Скогстад вводит идею, что такой ребёнок, как Мэйси, если ей вовремя не оказали помощь, вероятно, может начать формировать образ «непронициаемой матери» в своём уме, так что в будущем подобное присутствие внутреннего образа и его влияние может быть весьма отвергающим для любых попыток помочь, войти с ней в близкий контакт или позаботиться о ней. Иными словами, позицией по умолчанию будет становиться самоотключение и отталкивание любой возможной помощи, что подрывает саму возможность наслаждаться интимными эмоциональными отношениями.
* * *
Ключевой особенностью матерей, подобных Саре, является переживание, которое я могу описать лишь как тяжёлое чувство, что она (мать) заполнена какой-то чёрной дырой — неописуемой пустотой-вакуумом там, где должно было присутствовать «чувство, что тебя любят». Сара чувствовала себя нежеланной, нелюбимой, в её опыте её собственная мать хотела ей навредить. Нет ничего хуже подобной ситуации. Так что, когда Мэйси родилась в столь травматичных обстоятельствах, Сара поверила в идею, будто её ребёнок была чужаком, который хотел нанести ей вред и боль. Когда Сара (мать) воспользовалась психотерапевтическими отношениями, чтобы получить прозрение (инсайт) относительно этих запутанных клубков, её прошлые переживания перестали преследовать её в её повседневных взаимодействиях с Мэйси. Её настроение улучшилось, и Мэйси стала обретать способность по-настоящему обращаться к телу и уму своей матери за помощью с её большими чувствами. Это показывает значительный прогресс у неё и её матери, так что и младенец, и мать стали мягче относиться друг к другу.

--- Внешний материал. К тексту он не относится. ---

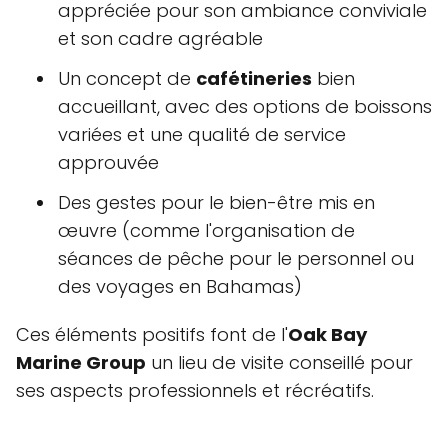
appréciée pour son ambiance conviviale
et son cadre agréable
Un concept de
cafétineries
bien
accueillant, avec des options de boissons
variées et une qualité de service
approuvée
Des gestes pour le bien-être mis en
œuvre (comme l'organisation de
séances de pêche pour le personnel ou
des voyages en Bahamas)
Ces éléments positifs font de l'
Oak Bay
Marine Group
un lieu de visite conseillé pour
ses aspects professionnels et récréatifs.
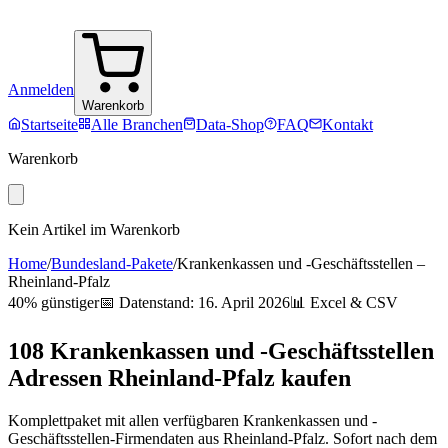
Anmelden
Warenkorb
Startseite
Alle Branchen
Data-Shop
FAQ
Kontakt
Warenkorb
Kein Artikel im Warenkorb
Home
/
Bundesland-Pakete
/
Krankenkassen und -Geschäftsstellen
–
Rheinland-Pfalz
40% günstiger
📅 Datenstand:
16. April 2026
📊 Excel & CSV
108
Krankenkassen und -Geschäftsstellen
Adressen
Rheinland-Pfalz
kaufen
Komplettpaket mit allen verfügbaren
Krankenkassen und -
Geschäftsstellen
-Firmendaten aus
Rheinland-Pfalz
. Sofort nach dem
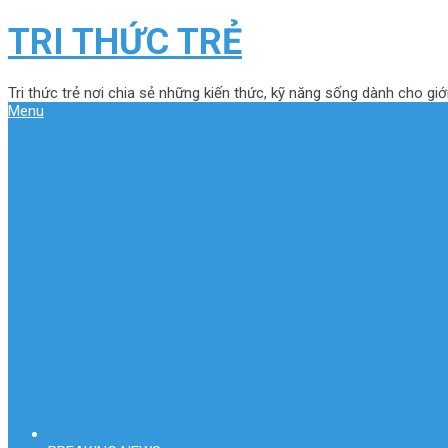
TRI THỨC TRẺ
Tri thức trẻ nơi chia sẻ những kiến thức, kỹ năng sống dành cho giới
Menu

В силу необходимости это является упрощённым описанием комплексного психотерапевтического процесса, выбранного для иллюстрации некоторых теоретических аспектов — особенно что касается важности оказания помощи матери в отношении её активированных защитных процессов, когда она сталкивается лицом к лицу с призраками из её прошлого, оживающими в её жизни и пронизывающими её ужасающими способами, когда ей требуется удовлетворять потребности своего новорождённого ребёнка. (40–41)
Библиография
Fonagy, P. (2001). Attachment Theory and Psychoanalysis. New York: Other Press.
Panksepp, J., & Biven, L. (2012). The Archaeology of Mind: Neuroevolutionary Origins of Human Emotions. New York: W. W. Norton.
Skogstad, W. (2013). Impervious and intrusive: the impenetrable object in transference and countertransference. The International Journal of Psychoanalysis, 94: 221–238.